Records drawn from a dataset
┄┄┄┄┄┄┄┄┄┄┄┄┄┄┄┄┄┄┄┄

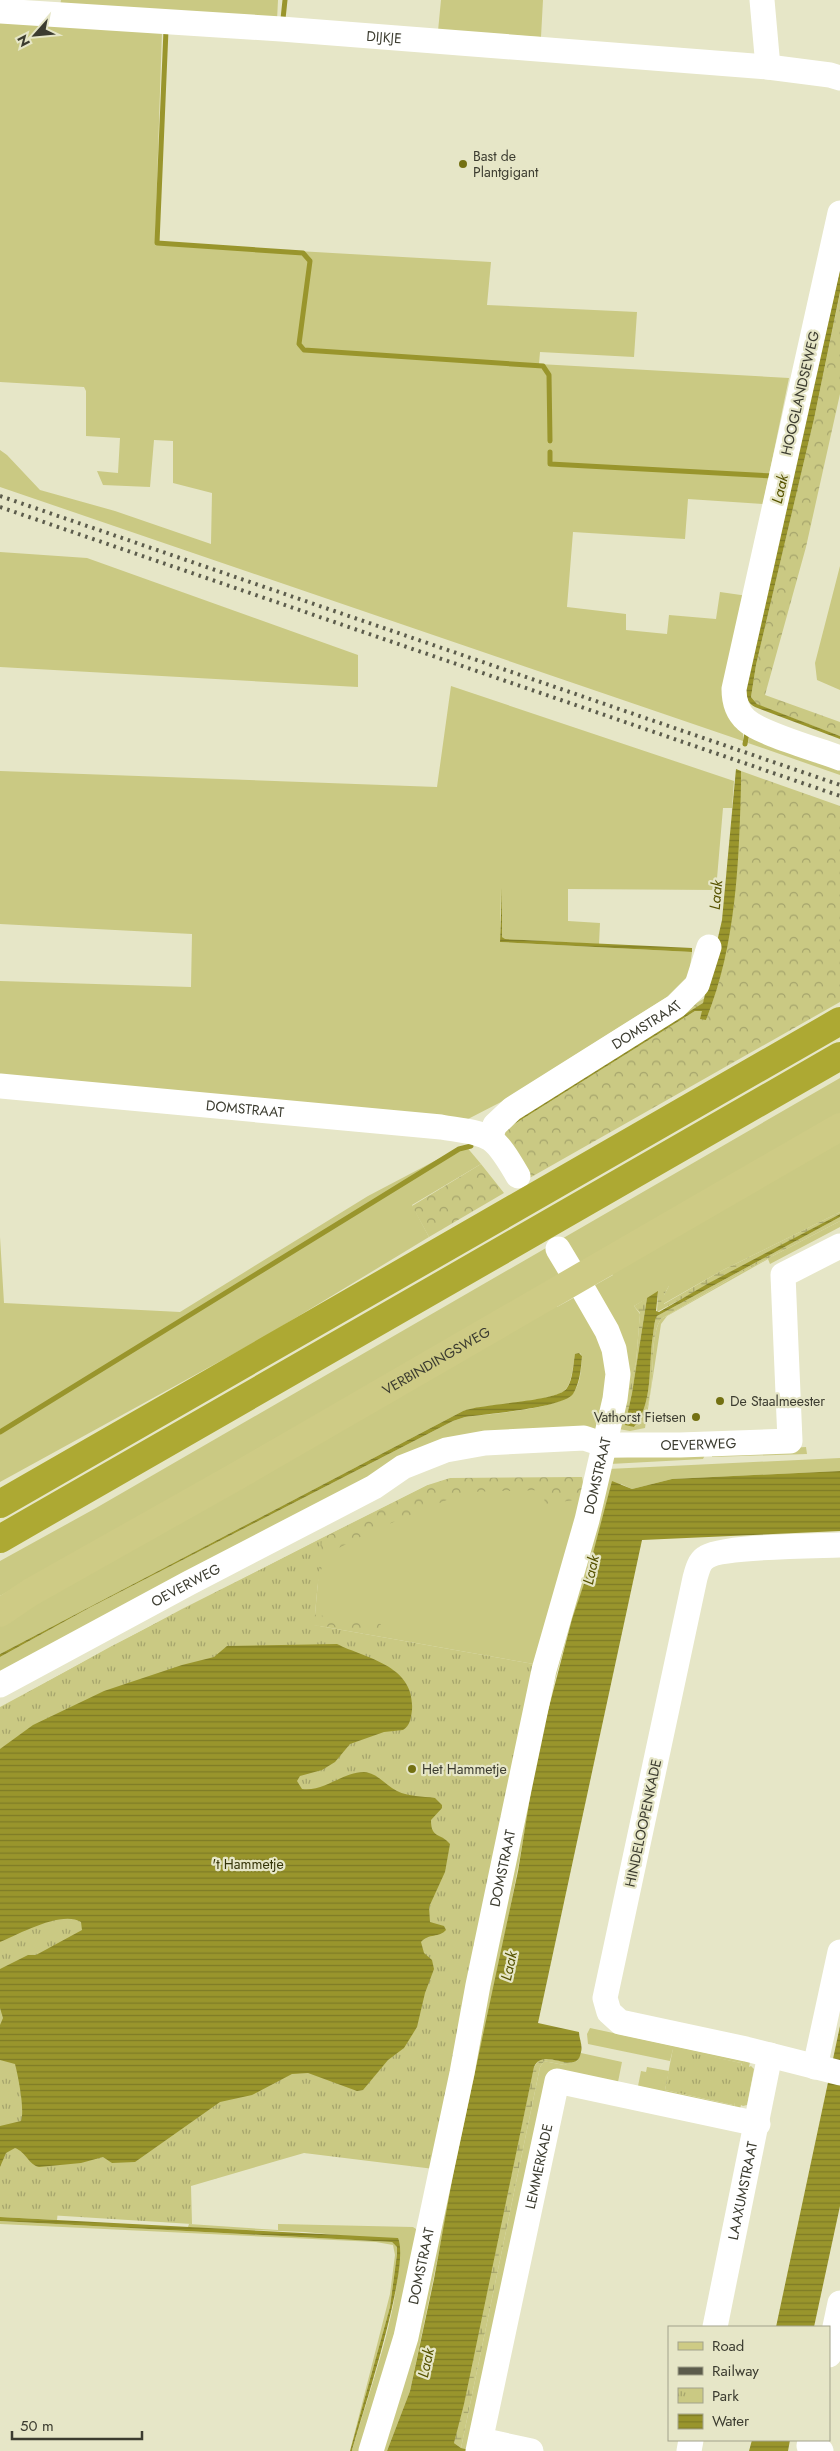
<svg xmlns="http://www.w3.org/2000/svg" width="840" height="2451" font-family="Jost,sans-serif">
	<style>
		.grass { fill: #cac983 }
		.forest { fill: url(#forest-crowns) }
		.wetland { fill: url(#wetland-marsh) }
		.park { fill: url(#park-tufts) }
		.water { fill: url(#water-rules) }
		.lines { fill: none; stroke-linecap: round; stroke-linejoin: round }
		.stream { stroke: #99952c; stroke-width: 5 }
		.minor { stroke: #fff; stroke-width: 25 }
		.major { stroke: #cecb85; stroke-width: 28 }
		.highway { stroke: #ada933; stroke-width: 28 }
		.rail { stroke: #5c5c4c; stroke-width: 4; stroke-dasharray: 2.5 5; stroke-linecap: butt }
		.poi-dot { fill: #737012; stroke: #e6e6c7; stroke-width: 2 }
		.labels { text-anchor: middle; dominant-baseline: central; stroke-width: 4.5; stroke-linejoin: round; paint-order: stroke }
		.street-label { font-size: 14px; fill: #3c3c30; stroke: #e6e6c7 }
		.poi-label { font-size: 14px; fill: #3c3c30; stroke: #e6e6c7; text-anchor: start }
		.park-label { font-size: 14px; fill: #363509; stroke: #e6e6c7 }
		.water-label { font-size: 15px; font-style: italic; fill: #565301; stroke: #e6e6c7 }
	</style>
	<defs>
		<pattern id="forest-crowns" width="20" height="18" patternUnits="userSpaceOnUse" patternTransform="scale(1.25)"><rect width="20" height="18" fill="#cac983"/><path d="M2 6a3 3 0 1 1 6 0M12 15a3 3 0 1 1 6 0" fill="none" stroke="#a5a46c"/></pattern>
		<pattern id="wetland-marsh" width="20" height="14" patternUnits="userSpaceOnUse" patternTransform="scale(1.25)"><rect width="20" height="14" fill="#cac983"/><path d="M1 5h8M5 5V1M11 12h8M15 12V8" fill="none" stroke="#a5a46c"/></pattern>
		<pattern id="park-tufts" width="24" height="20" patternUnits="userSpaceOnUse" patternTransform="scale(1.25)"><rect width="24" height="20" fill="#cac983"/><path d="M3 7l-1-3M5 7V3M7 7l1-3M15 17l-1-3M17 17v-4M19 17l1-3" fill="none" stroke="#a5a46c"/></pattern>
		<pattern id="water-rules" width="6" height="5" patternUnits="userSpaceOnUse" patternTransform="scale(1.25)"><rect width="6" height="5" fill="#99952c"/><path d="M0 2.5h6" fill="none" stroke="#7e7b26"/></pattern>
	</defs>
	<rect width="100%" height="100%" fill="#e6e6c7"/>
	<path class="grass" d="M61,0h217l-1,20 -217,-14z
		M441,0h102l-2,37 -103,-6z
		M0,21l162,10 -7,212 336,19 -4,43 150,7 -3,45 -94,-5 -1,12 250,14 -26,126 -75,-5 -3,40 -112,-7 -6,75 59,7v16l41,4 2,-19 47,4 4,-27 28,4 -21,104 113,64v11l-92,-32 2,-9 -7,-2v9l-743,-254v-37l7,5 33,35 75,21 96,33 1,-51 -39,-10v-42l-19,-1 -4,47 -47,-2 -6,-14 21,2 2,-35 -34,-2v-45l-2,-4 -84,-5z
		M0,552l87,6 271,97v32l-358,-20z
		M840,566v124l-23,-10 -2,-17z
		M451,686l283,95 -2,27h-9l-7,82 -148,-1v32l32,2 -1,21 -95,-5 -2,-2 -1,-48 -1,53 192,10 -3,23 -22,22 -166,105 -33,17 -468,-44v-94l191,6 1,-53 -192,-10v-153l437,16z
		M840,1078v38l-840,480v-35l96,-53z
		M840,1137v75l-119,59 -58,33 1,-9 5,-9 -35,20 6,8 -4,48 -13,61 11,4 8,-4c6,-14 9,-31 10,-46 2,-17 -1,-43 9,-58l79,-46 100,-52v6l-70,37 -2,-5 -101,57 -6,8 -16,104 -15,3 -11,-2 -29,-141 23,-13 -2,-4z
		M465,1145l16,19 -69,41 17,32 -165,100 -264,145v-245l4,66 176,9 188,-116z
		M579,1295l32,68 -14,68 -123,9 -474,234v-17l89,-49 364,-187 12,-4c23,-3 95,-8 108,-24 8,-9 8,-25 9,-37l-2,-3 -5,2c-2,10 -3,27 -9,34 -9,13 -83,15 -103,22l-463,243v-33l554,-318 3,4z
		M806,1447l1,7 -95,3v-4z
		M706,1453l-3,6 -93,5 -2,-6z
		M840,1458v13l-168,8 -40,10 -11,-5 -49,135 -21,75 -45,236 -96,461 -23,60h-9l157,-716 73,-266z
		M582,1477l5,43 -42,146 -231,-41 8,-87 106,-53z
		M590,2028l154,33 -1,5 -2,-3 -68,-14 -3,12 -82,-17 -1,-10z
		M581,2053l41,9 -4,20 -63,-13 -83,381 -11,-2 79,-381 4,-6 20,4 13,-4z
		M647,2067l22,4 -4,19 67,15 3,-2 -1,5 -96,-22 3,-15 5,1z
		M59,2200l-2,20 -57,-3v-6z
		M0,2221l392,21 5,5v7l-7,53 -40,144 40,-157 5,-39 -2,-10 -17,-3 -376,-18z
		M189,2224l89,6v-6l135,3 6,4 -53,220h-14c17,-60 51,-149 47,-210l-94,-9 -107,-4 -10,-1z"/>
	<path class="forest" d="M840,293v101l-34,153 -41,148 75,27v14l-82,-31 -7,-8 5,-32 58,-246z
		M741,771l99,35v196l-314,178 -21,-38 -2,-16 109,-74 93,-54 -2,5 -5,4 -187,119 184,-115h7l4,9c32,-80 29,-164 35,-249z
		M481,1164l23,29 -75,44 -17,-31z
		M582,1477l2,15 -9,8 -30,4 -2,-14 -77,2 -94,39 -47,24 -15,59 71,10 -1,7 -84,-7 -296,91v-8l182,-98 246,-124 22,-7z"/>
	<path class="wetland" d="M840,1212v2l-183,98 1,-21 12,-7 -6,11v9l57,-33z
		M840,1217v4l-100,52 -79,46c-10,15 -7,41 -9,58 -1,15 -4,32 -10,46l-8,4c20,-24 14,-63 19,-92 1,-6 1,-14 4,-19z
		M647,1298l-15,95 -7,32 -2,-2v-7l13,-54 4,-49 -6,-7z
		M543,2058l30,5 -9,2 -20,-4 -4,6 -79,381 -7,-5 80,-376 5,-7z"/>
	<path class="park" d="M322,1538l-8,87 231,41 -111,503 -130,-16 -113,33 1,38 -192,-12v-504l110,-61z
		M673,2048l68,15 1,3 2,-5 6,1 -1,5 2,-1 3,3 -7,36 -4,1 -2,-1 -1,4 -6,-1 1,-5 -2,2 -68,-15z"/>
	<path class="water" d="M840,269v23l-26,127 -58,246 -5,32 6,7 83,32v3l-85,-32c-10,-6 -9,-13 -9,-24z
		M736,769l5,2v13c-2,79 -5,162 -35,236l-6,-1 2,-8h-7l-184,115 -1,-2 193,-121 19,-83z
		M502,888v49l3,2 187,9v4l-192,-10z
		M840,1214v3l-183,99c-3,5 -3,13 -4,19 -5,29 1,68 -19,92l-9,-2 7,-32 15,-95 11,-7 -2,20 3,1 50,-29z
		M579,1353l3,3c-1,12 -2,27 -9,38 -10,14 -88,20 -108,23l-12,4 -364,187 -89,49v-3l463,-243c20,-8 96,-9 104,-23 6,-9 6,-23 8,-34z
		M840,1471v60l-198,9 -104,483 41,9c0,7 4,13 2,20 -4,26 -38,-7 -47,15l-70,337 -10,39 7,5 15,3h-89l23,-60 24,-112 19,-104 65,-304 20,-122 34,-130 16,-47 24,-91 20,8 40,-10z
		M337,1644c30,15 78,21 75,66 -1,8 -2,16 -9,20l-19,2 -34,12 -15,18 -13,8 -22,6 -3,5 5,8c23,3 40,-17 62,-17 14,1 22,14 33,19 12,6 25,5 38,7l7,7v3l-11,12c0,19 9,12 19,24l-5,28 -16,35 1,15 14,4 2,4c-7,8 -17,3 -25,12l3,11 8,7 2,9 -9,24 -8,34 -13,21 -16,12 -25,30 -6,1 -49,-18 -16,1 -40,21 -32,7 -85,60 -23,1 -9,-6 -22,6 -42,4c-10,-2 -13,-15 -24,-19l-9,5 -6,14v-41l21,-5c4,-12 -3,-45 -6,-57l-15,-4v-35l3,-7 -3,-10v-39l28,-14h8l46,-25 -1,-8c-19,-12 -62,12 -81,20v-193l33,-24 71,-34 78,-26 32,-8 13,-11z
		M840,2026v180l-26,121h-38z
		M0,2217l398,21c13,29 -36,176 -46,213h-2l40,-144 7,-53v-7l-5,-5 -392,-21z
		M752,2440h38l-2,11h-39z"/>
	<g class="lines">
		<path class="stream" d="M281,21l2,-2 2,-19
			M166,30l-9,213 146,10 7,8 -11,83 5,6 239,16 6,9 1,66
			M550,452v12l223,12
			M745,744l2,-11
			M0,1432l459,-283 12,-3"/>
		<g class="minor">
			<path d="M762,0l6,67"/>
			<path id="s1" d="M0,11l281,18 487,38 62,8 10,3"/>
			<path d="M840,213l-106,476c0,13 3,23 12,31 15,14 73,30 94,38"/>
			<path id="s2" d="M0,1086l441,41c49,8 51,4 77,49"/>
			<path id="s3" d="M490,1137l5,-12 17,-16 164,-103 21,-21 12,-38"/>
			<path d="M558,1249l12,20"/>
			<path d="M840,1545c-23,1 -121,1 -135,13 -6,4 -8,13 -10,20l-90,420 4,14 11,10 126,27 94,24"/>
			<path id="s4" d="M0,1685l189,-102 185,-96 29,-20 43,-17 39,-7 99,-5 21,7h75l110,-4 -7,-166 57,-29"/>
			<path d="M815,2067l25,-115"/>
			<path id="s5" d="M715,2327l55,-272"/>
			<path d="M829,2355l11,-52"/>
			<path d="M481,2440l50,11"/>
			<path d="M810,2440l-1,6 12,5"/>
			<path id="s6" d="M371,2451l35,-114 56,-264 16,-88 66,-315 43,-150 28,-121 3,-25 -4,-25 -7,-18 -23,-40"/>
			<path id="s7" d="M478,2451l79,-370 201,43"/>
			<path d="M689,2451l2,-11"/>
		</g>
		<path class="major" id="s8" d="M0,1613l31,-21 206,-116 603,-349"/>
		<path class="highway" d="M0,1504l840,-483
			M0,1539l840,-483"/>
		<path class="rail" d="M0,496l840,289
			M0,507l840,289"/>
	</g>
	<g class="poi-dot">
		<circle cx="463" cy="164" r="5"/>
		<circle cx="720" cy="1401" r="5"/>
		<circle cx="696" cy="1417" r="5"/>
		<circle cx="412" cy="1769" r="5"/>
	</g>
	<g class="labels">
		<g class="street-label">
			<text stroke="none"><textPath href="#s1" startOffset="385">DIJKJE</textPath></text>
			<text transform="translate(800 393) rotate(-77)">HOOGLANDSEWEG</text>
			<text stroke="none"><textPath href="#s3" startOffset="195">DOMSTRAAT</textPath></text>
			<text stroke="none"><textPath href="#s2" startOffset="246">DOMSTRAAT</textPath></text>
			<text stroke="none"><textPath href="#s8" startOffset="504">VERBINDINGSWEG</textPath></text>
			<text stroke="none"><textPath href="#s4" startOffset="759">OEVERWEG</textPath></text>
			<text stroke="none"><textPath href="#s6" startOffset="1002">DOMSTRAAT</textPath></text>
			<text stroke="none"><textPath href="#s4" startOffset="211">OEVERWEG</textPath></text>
			<text transform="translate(643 1823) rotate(-78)">HINDELOOPENKADE</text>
			<text stroke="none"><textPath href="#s6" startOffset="598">DOMSTRAAT</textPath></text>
			<text stroke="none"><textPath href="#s7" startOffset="291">LEMMERKADE</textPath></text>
			<text stroke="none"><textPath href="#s5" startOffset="139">LAAXUMSTRAAT</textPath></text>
			<text stroke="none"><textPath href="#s6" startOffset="192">DOMSTRAAT</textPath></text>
		</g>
		<g class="poi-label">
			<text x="473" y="156">Bast de<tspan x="473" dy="16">Plantgigant</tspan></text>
			<text x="730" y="1401">De Staalmeester</text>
			<text x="686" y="1417" text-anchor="end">Vathorst Fietsen</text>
			<text x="422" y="1769">Het Hammetje</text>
		</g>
		<g class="park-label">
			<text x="248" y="1864">'t Hammetje</text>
		</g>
		<g class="water-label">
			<text transform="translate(780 489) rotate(-77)">Laak</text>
			<text transform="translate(716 895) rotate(-85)">Laak</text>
			<text transform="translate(591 1570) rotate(-78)">Laak</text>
			<text transform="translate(509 1966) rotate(-78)">Laak</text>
			<text transform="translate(426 2363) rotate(-78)">Laak</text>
		</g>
	</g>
	<rect x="668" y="2326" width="162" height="115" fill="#e6e6c7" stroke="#a2a28b"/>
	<rect x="678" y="2342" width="25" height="8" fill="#cecb85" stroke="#a2a28b"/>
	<text x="712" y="2351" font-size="15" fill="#3c3c30">Road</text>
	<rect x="678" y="2367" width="25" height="8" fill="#5c5c4c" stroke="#a2a28b"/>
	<text x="712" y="2376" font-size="15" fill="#3c3c30">Railway</text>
	<rect x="678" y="2388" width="25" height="15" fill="url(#park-tufts)" stroke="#a2a28b"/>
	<text x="712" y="2401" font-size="15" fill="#3c3c30">Park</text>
	<rect x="678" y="2414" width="25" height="15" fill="url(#water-rules)" stroke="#a2a28b"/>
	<text x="712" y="2426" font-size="15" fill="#3c3c30">Water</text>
	<g transform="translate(35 35) rotate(243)" stroke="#e6e6c7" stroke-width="4" paint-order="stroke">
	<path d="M0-4L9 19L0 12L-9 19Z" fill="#3c3c30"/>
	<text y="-8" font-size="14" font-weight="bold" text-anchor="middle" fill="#3c3c30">N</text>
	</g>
	<path d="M12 2431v8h130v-8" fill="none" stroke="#3c3c30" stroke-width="2.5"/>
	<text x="20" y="2431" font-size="15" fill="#3c3c30" stroke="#e6e6c7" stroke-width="4" paint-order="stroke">50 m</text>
</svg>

┄┄┄┄┄┄┄┄┄┄┄┄┄┄┄┄┄┄┄┄

## WHAT THE TASK REQUIRES
Of the lines above, copy each one that contains the word "linejoin".

## COMPLETED TASK
		.lines { fill: none; stroke-linecap: round; stroke-linejoin: round }
		.labels { text-anchor: middle; dominant-baseline: central; stroke-width: 4.5; stroke-linejoin: round; paint-order: stroke }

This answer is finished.